Chinese community rallies against Jimmy Kimmel for 'kill everyone in China' comment
Protesters include mainland netizens and Chinese Americans from over 37 states
Overseas Chinese communities and domestic Chinese citizens alike have rallied together against US comedian Jimmy Kimmel and television network ABC for a late night talk show skit that suggested Americans “kill everyone in China”.
The skit, originally aired on the “Kid’s Table” segment of Kimmel’s talk show on October 16, instantly drew ire from the Chinese community, who began a White House petition calling for a formal apology.
The petition called the skit “extremely distasteful and … the same rhetoric used in Nazi Germany against Jewish people.”

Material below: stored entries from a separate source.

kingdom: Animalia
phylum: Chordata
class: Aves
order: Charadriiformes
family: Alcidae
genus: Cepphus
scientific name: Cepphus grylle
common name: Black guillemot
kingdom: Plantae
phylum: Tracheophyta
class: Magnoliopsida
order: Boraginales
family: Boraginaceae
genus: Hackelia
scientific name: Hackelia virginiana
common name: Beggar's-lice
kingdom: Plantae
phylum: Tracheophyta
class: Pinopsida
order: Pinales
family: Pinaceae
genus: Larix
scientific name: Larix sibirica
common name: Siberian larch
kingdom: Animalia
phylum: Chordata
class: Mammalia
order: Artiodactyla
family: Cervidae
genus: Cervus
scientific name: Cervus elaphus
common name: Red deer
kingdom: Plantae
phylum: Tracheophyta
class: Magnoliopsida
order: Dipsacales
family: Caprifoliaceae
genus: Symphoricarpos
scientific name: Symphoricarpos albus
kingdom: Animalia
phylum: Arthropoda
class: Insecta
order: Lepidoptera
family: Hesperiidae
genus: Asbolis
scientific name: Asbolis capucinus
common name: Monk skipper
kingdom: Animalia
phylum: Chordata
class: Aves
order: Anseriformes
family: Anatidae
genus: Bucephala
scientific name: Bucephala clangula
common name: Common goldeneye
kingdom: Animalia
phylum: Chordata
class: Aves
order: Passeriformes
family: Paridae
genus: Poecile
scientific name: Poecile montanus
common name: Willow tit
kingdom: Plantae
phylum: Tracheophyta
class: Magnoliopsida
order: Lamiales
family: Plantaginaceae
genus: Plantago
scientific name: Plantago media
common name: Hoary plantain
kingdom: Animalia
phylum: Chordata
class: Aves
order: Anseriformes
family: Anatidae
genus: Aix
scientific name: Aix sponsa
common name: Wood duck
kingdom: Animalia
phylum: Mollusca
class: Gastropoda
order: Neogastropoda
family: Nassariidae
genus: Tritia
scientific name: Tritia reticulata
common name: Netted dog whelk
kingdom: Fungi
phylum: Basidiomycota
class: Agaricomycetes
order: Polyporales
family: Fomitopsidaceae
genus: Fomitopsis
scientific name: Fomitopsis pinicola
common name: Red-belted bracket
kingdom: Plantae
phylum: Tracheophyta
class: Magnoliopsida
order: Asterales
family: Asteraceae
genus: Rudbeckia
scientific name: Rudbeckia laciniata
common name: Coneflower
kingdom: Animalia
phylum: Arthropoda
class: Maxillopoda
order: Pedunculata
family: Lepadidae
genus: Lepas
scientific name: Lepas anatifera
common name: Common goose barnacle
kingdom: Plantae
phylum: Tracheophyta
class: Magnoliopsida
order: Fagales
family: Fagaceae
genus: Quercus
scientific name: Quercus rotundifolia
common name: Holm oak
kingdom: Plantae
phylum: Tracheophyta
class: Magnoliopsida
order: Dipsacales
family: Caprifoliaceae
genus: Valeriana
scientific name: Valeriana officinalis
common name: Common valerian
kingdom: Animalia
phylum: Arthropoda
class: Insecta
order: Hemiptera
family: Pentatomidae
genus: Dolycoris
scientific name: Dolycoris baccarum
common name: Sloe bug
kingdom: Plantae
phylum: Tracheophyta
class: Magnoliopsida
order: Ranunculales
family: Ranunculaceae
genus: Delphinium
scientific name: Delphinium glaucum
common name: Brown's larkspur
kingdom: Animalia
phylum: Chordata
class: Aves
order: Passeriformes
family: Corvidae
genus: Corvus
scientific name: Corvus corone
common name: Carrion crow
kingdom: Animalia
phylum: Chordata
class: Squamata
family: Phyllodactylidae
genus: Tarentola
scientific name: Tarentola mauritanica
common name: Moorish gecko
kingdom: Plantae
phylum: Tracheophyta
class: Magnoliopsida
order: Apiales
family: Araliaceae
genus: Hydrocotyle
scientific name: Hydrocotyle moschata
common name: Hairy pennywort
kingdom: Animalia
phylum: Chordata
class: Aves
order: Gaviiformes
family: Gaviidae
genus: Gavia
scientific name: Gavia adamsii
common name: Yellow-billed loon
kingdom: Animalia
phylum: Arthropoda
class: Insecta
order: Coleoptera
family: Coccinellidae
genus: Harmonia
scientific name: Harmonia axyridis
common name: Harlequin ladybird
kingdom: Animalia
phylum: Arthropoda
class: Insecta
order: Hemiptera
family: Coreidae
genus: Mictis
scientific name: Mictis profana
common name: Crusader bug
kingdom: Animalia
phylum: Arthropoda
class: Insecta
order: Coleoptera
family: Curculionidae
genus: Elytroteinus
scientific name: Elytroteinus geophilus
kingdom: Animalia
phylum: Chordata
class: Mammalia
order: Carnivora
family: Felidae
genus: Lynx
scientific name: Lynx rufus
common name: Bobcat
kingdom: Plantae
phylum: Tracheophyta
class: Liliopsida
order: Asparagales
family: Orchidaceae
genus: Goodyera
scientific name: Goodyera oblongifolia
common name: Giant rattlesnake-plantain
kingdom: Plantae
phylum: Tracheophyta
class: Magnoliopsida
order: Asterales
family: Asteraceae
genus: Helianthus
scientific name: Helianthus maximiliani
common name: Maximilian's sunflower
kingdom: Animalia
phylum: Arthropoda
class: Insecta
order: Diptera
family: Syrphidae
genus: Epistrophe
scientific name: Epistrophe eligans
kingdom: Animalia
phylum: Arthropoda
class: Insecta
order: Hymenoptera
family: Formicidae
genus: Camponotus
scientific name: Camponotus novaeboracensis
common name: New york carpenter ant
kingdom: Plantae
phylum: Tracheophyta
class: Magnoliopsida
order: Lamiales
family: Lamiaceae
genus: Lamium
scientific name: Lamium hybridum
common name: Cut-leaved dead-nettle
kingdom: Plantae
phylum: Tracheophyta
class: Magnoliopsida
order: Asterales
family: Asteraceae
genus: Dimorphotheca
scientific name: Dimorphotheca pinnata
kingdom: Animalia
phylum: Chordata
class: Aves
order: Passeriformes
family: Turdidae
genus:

Video: Jimmy Kimmel's show stirs controversy with comment about killing Chinese
Since its creation, the petition has received over 35,000 signatures, and according to rules on the White House page, will be reviewed by political staff if it is signed more than 64,283 times before November 18.
A Facebook page accompanying the petition, entitled “Investigate Jimmy Kimmel Kid’s Table Show on ABC Network” has gathered over 2,600 likes and reveals that signers of the petition include Canadians, mainland Chinese residents and Chinese Americans from over 37 states, including California, New York and Texas.
Word of the controversy and videos of the skit have also attracted attention in China’s microblog community, where SIna Weibo users urged all overseas Chinese living in the San Francisco area to make their voices heard at ABC’s headquarters.
“All Chinese living near San Francisco, let’s form a collective on Monday and protest outside the doors of ABC,” one outspoken Weibo user living in California wrote. “Spread the word!”
Joe Wong, a Chinese American stand-up comedian, has been particularly vocal in his support of the petition on his own microblog.
“I am a comedian,” Wong wrote. “But I’m also Chinese. Some [Americans] dare to make fun of Chinese minorities, but they would not do the same thing to other races. Why? Because when they offend African Americans or Jewish people, the consequences are too serious.
“There are millions of Chinese out there, but only tens of thousands have signed [the petition] … Everyone may be busy, but the point of being busy is to give yourself and future generations the chance to live in a society that understands and respects Chinese people. Please grasp this opportunity and sign this petition.”
The original clip of the skit has been removed from Youtube, but neither Kimmel nor ABC have responded to the controversy yet.